Mechanics 3 SHM Watch
A) A particle is moving in a straight line with SHM of period 2pi secs about a centre O. When the particle is 0.5m from O its speed in zero. Calculate the maximum speed of the particle and its speed when it is 0.25m from O.
A piston of mass 1.5kg is moving with shm inside a cylinder. It performs 20 complete oscilations per minute and the distance between the extreme points of its motion is 2m. Calculate the maximum value of the kinetic energy possesed by the piston during its motion, stating clearly any assumptions you have made about the piston in order to calculate this.
Thanks for any help
v=0 at x=0.5m.
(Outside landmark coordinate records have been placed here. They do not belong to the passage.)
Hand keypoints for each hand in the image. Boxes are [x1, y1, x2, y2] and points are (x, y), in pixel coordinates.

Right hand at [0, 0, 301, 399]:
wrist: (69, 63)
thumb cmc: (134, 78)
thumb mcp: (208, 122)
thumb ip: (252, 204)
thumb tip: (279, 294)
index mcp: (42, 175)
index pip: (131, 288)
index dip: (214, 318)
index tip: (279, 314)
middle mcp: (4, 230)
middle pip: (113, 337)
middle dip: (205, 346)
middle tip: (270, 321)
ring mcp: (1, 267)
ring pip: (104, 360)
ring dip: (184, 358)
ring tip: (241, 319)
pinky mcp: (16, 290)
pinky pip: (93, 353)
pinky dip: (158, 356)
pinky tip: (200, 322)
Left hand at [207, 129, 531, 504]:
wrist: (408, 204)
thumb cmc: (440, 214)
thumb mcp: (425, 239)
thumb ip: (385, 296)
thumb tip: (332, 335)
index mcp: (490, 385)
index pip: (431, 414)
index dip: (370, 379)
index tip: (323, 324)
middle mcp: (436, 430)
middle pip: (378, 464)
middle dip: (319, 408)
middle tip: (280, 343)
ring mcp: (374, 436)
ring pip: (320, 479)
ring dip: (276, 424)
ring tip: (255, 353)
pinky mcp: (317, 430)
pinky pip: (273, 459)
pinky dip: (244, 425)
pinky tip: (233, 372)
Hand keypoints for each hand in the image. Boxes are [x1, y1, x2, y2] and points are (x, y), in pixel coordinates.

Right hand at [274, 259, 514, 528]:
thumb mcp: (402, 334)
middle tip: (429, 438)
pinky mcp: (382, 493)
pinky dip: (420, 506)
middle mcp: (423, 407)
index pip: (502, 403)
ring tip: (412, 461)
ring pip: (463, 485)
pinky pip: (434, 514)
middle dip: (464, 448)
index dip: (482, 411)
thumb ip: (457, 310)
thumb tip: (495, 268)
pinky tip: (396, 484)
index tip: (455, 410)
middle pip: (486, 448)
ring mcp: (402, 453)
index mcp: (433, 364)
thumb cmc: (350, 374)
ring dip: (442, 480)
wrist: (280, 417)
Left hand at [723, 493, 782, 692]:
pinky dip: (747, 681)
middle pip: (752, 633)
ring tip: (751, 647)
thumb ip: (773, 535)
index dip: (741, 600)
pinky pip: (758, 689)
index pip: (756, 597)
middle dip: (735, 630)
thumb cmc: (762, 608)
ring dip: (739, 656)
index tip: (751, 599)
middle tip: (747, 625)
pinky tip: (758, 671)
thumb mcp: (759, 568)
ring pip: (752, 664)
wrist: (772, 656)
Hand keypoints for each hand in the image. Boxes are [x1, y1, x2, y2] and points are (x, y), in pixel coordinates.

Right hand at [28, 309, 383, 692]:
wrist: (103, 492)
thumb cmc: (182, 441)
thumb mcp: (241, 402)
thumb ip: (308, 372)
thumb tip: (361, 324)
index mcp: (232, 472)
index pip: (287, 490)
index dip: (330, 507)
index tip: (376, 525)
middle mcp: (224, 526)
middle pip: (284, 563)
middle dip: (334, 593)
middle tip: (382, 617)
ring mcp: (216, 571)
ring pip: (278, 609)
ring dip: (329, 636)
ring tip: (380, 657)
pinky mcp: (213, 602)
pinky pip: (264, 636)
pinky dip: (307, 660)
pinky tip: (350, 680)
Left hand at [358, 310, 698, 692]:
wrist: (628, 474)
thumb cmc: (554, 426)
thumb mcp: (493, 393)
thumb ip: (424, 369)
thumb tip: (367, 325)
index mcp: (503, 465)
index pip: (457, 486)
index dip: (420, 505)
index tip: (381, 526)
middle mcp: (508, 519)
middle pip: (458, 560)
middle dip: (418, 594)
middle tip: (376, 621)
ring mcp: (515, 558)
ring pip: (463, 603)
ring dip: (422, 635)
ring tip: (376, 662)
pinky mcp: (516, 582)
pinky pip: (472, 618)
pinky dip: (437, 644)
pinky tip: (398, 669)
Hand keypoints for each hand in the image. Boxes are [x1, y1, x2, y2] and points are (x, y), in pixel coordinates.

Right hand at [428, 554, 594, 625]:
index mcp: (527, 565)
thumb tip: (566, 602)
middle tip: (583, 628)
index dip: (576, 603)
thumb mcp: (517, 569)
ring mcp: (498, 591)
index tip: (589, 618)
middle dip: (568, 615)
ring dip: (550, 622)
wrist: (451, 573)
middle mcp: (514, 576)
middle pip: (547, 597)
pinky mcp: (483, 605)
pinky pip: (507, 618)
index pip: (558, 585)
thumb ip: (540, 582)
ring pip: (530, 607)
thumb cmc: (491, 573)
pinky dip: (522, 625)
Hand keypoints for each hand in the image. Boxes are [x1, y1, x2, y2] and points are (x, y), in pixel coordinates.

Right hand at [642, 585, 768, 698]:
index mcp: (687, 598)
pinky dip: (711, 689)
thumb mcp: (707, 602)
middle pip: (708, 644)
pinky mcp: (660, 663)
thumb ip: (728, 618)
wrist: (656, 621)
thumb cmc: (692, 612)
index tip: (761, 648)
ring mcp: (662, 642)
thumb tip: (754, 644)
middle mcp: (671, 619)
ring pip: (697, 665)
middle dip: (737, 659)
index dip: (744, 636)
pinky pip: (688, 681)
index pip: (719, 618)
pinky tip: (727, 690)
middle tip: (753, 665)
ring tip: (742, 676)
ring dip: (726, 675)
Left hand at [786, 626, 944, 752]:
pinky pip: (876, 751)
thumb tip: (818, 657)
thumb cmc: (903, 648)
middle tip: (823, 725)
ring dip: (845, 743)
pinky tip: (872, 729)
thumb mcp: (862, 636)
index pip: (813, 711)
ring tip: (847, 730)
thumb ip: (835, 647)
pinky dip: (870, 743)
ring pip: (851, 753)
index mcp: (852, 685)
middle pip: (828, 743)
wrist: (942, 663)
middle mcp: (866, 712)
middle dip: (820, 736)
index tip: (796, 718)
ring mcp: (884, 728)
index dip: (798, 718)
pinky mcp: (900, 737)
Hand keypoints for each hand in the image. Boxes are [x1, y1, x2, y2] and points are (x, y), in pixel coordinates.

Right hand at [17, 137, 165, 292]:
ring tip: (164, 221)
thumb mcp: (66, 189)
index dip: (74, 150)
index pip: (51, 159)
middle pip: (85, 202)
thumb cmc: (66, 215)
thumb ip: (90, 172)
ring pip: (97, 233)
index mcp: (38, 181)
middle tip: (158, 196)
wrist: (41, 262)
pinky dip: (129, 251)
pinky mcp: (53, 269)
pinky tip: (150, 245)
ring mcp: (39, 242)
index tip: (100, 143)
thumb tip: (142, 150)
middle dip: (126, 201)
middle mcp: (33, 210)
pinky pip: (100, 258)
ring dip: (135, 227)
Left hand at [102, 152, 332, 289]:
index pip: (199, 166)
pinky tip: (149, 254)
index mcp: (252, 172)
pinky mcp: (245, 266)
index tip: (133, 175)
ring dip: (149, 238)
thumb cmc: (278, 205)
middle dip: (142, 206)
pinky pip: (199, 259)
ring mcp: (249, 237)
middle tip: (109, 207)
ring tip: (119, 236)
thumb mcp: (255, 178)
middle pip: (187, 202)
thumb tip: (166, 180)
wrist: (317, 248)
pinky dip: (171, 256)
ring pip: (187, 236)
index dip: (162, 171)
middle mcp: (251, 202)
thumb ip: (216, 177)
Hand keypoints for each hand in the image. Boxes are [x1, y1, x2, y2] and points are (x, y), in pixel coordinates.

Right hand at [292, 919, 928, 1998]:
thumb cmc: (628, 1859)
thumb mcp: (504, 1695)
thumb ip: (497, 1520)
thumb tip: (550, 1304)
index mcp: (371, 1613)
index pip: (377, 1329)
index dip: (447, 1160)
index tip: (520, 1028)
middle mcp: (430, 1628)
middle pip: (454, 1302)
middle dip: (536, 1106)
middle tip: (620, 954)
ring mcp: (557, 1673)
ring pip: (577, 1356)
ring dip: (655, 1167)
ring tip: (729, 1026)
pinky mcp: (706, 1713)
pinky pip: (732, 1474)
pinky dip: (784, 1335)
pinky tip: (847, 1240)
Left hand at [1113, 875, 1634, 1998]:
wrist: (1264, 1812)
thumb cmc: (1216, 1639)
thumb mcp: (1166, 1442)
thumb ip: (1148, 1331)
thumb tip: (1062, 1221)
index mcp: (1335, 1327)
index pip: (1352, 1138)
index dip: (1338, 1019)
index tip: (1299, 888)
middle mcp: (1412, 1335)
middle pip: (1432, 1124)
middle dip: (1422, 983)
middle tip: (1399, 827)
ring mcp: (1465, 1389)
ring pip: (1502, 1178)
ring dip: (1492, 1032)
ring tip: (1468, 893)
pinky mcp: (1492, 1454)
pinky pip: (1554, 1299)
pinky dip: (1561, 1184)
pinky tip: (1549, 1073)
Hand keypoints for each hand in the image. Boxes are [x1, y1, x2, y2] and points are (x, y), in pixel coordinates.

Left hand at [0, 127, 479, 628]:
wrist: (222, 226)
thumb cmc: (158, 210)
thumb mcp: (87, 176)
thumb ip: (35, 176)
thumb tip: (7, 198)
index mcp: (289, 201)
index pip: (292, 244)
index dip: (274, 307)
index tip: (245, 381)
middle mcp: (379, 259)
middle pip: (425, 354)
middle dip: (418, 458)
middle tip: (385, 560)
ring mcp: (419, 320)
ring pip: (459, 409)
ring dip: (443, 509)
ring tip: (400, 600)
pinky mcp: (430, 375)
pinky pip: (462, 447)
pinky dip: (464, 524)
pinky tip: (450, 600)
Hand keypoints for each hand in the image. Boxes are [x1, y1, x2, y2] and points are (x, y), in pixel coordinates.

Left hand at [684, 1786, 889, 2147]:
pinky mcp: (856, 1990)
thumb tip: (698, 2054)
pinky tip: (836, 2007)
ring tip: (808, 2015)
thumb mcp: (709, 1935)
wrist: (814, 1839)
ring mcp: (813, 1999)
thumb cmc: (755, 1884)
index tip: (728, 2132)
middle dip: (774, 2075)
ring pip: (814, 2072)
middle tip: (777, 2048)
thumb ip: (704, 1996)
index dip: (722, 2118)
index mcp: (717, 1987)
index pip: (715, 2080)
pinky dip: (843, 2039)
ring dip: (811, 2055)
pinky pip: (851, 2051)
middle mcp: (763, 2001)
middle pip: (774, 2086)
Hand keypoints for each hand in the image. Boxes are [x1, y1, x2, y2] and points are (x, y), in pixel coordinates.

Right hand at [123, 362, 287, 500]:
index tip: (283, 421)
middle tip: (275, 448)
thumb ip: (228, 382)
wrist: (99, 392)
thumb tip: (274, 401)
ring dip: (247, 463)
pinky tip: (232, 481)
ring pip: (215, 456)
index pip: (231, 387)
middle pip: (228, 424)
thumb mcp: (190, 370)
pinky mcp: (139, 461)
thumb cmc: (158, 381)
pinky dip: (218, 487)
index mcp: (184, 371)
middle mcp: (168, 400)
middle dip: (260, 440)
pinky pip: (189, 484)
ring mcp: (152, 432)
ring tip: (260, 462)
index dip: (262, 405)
Hence the amplitude is 0.5m.
Vmax at x=0:
v^2 = w^2(a^2 - x^2)
v^2 = 1(.5^2 - 0)
v = 0.5ms^-1
V at x=0.25
v^2 = 1(.5^2 - 0.25^2)
1 oscillation per 3 sec.
Period = 3sec
2pi/w = 3
w = 2pi/3
Amplitude = 2/2 = 1m.
Ke max = 0.5m(vmax)^2
(Vmax)^2 = (2pi/3)^2[1 - 0^2]
Vmax = 2pi/3
Ke max = 0.75[2pi/3]^2
Assumptions: There are no resistances to the movement of the piston and it is small so can be modelled as a particle.
When speed is zero, distance is maximum, so amplitude(A)=0.5 m
Maximum speed is when the particle is at the center, i.e. when x=0.
v²=w²(A²-x²), when x=0 => v²=w²A², so:
Max speed = wA = 0.5 m/s
Speed @ x=0.25 can be found using:
1 oscillation is 2pi, 1 minute is 60 s => 20 osc/min = 20(2pi/60) = 2pi/3 rad/s = w
Extereme points of motion are 2m apart, so amplitude = 1m.
Maximum kinetic energy occurs when speed is maximum, so:
max speed = wA = 2pi/3 m/s
max KE = 0.5mv² = 0.5(1.5)(2pi/3)² =~ 3.29 J
Piston was modelled as a particle.